Apa yang Bisa Dilakukan Pemilik HAKI
Warning strategy, individu/badan pemilik HAKI harus intens memberi peringatan kepada konsumennya terhadap produk perusahaan tersebut yang dipalsukan; Withdrawal strategy, individu/badan pemilik HAKI harus mengawasi dan memilih secara ketat distributor yang memasarkan produknya di pasar yang dicurigai produk bajakan sangat banyak dijual; Prosecution strategy, individu/badan pemilik HAKI harus melibatkan tim penyidik yang dibentuk oleh perusahaan sendiri untuk melakukan penyelidikan secara aktif tempat-tempat yang dicurigai sebagai pembuat produk palsu dari perusahaan tersebut;
Hands off strategy, individu/badan pemilik HAKI biasanya membiarkan pembajakan produknya karena berbagai alasan. Misalnya, biaya untuk memerangi pembajakan melalui upaya hukum sangat tinggi dan hasilnya sering kali tidak maksimal, artinya perlu ada evaluasi bagi penegak hukum. Monitoring strategy, individu/badan pemilik HAKI harus memandang bahwa distributor adalah pemegang kunci penyebaran produk palsu dipasar. Karena itu, pendekatan dengan distributor untuk membangun loyalitas akan lebih efektif dalam menghentikan produk bajakan di pasar;
Modification strategy, individu/badan pemilik HAKI harus melakukan upaya menciptakan metode pelabelan dengan dibantu temuan-temuan teknologi terkini untuk membedakan produk asli dan produk palsu; Consultation, individu/badan pemilik HAKI harus melakukan peran aktif bekerjasama dengan lembaga pemerintah maupun dengan pemegang merek asli lainnya. Dengan lembaga pemerintah, dalam kaitannya memberikan masukan dan membangun lobi dengan politikus dan penegak hukum untuk memperkuat penegakan hukum dan pembuatan produk hukum yang berkaitan dengan HAKI;
Awareness, Action and Affirmation, individu/badan pemilik HAKI harus meningkatkan ‘awareness’, mengembangkan ‘action’ plan, dan melakukan ‘assertion’ atas hak perusahaan untuk memerangi pembajakan produk.

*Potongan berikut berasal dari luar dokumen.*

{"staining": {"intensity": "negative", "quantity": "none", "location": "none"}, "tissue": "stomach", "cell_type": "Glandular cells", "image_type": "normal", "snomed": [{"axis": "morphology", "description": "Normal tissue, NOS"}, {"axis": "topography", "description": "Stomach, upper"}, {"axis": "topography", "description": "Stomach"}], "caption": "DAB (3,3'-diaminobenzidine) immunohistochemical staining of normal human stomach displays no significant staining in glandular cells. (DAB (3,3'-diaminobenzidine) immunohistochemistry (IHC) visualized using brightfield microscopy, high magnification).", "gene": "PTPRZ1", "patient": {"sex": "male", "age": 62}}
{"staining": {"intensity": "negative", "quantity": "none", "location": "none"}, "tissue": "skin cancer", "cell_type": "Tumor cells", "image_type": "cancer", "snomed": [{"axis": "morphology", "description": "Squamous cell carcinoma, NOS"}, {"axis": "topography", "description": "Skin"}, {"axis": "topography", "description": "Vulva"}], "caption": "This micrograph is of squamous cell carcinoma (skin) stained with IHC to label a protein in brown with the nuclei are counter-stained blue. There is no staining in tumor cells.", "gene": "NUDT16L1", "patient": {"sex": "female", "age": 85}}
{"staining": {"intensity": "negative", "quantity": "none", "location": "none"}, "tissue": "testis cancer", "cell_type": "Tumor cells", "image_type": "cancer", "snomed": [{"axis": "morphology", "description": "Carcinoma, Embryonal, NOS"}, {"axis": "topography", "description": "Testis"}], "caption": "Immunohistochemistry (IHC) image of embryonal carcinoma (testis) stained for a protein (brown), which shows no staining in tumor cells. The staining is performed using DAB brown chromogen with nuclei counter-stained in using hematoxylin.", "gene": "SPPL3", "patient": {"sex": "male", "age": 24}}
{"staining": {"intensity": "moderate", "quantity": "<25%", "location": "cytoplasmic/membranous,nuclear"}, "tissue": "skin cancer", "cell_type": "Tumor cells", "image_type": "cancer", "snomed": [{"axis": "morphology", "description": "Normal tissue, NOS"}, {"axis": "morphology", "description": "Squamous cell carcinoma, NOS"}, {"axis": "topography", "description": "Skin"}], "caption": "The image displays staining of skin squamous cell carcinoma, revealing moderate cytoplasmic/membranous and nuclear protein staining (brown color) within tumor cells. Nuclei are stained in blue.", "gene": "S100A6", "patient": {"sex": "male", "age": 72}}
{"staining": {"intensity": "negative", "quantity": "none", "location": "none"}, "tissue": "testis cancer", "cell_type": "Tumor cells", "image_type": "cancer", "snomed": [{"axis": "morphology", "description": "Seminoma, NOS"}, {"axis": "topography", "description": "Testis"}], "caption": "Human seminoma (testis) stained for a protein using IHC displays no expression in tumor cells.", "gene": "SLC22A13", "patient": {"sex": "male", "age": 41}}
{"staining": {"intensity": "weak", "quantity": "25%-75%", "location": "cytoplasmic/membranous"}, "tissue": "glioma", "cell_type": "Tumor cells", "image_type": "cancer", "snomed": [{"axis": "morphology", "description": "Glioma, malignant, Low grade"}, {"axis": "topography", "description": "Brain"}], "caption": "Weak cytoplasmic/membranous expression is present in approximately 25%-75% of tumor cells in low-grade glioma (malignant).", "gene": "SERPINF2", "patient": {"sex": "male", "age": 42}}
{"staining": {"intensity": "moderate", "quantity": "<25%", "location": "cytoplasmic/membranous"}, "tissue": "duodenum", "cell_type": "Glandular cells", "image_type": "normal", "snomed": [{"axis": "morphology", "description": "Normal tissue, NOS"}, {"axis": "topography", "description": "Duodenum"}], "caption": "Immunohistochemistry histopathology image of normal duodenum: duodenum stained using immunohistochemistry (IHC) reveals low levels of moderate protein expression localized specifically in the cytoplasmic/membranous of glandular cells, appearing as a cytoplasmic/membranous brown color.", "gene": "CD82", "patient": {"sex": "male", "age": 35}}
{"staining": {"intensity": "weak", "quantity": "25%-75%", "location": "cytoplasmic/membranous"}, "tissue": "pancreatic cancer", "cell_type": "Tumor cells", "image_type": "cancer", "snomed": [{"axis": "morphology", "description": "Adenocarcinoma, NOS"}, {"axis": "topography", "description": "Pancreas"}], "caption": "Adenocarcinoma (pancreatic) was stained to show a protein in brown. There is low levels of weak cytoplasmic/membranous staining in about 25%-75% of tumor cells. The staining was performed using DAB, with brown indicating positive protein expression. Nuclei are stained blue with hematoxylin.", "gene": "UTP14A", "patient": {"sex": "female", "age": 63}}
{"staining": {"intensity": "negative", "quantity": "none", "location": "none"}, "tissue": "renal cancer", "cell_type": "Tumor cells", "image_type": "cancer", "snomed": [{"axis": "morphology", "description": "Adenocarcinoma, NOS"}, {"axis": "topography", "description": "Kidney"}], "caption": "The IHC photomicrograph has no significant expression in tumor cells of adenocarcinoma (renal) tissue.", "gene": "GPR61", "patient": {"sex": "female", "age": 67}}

Selain kedelapan strategi di atas, menurut penulis bahwa membangun kesadaran masyarakat adalah sesuatu yang sangat penting disosialisasikan. Aspek etika dan norma dalam memutus penyebaran produk imitasi merupakan langkah antisipasi yang sustainable. Bahwa ada pihak yang dirugikan baik materil maupun immateril jika masyarakat membeli produk imitasi. Artinya, jika membeli produk imitasi sama saja mendukung praktik bisnis ilegal serta tidak menghargai individu/badan pemilik HAKI. Menjaga kualitas produk oleh individu/badan pemilik HAKI merupakan bentuk akuntabilitas terhadap konsumen, sebaliknya konsumen dalam membeli produk juga memiliki perilaku akuntabilitas terhadap produsen. Antara produsen dan konsumen memiliki dimensi akuntabilitas sebagai etika dan moral dalam lingkungan pasar, baik di pasar konvensional maupun marketplace.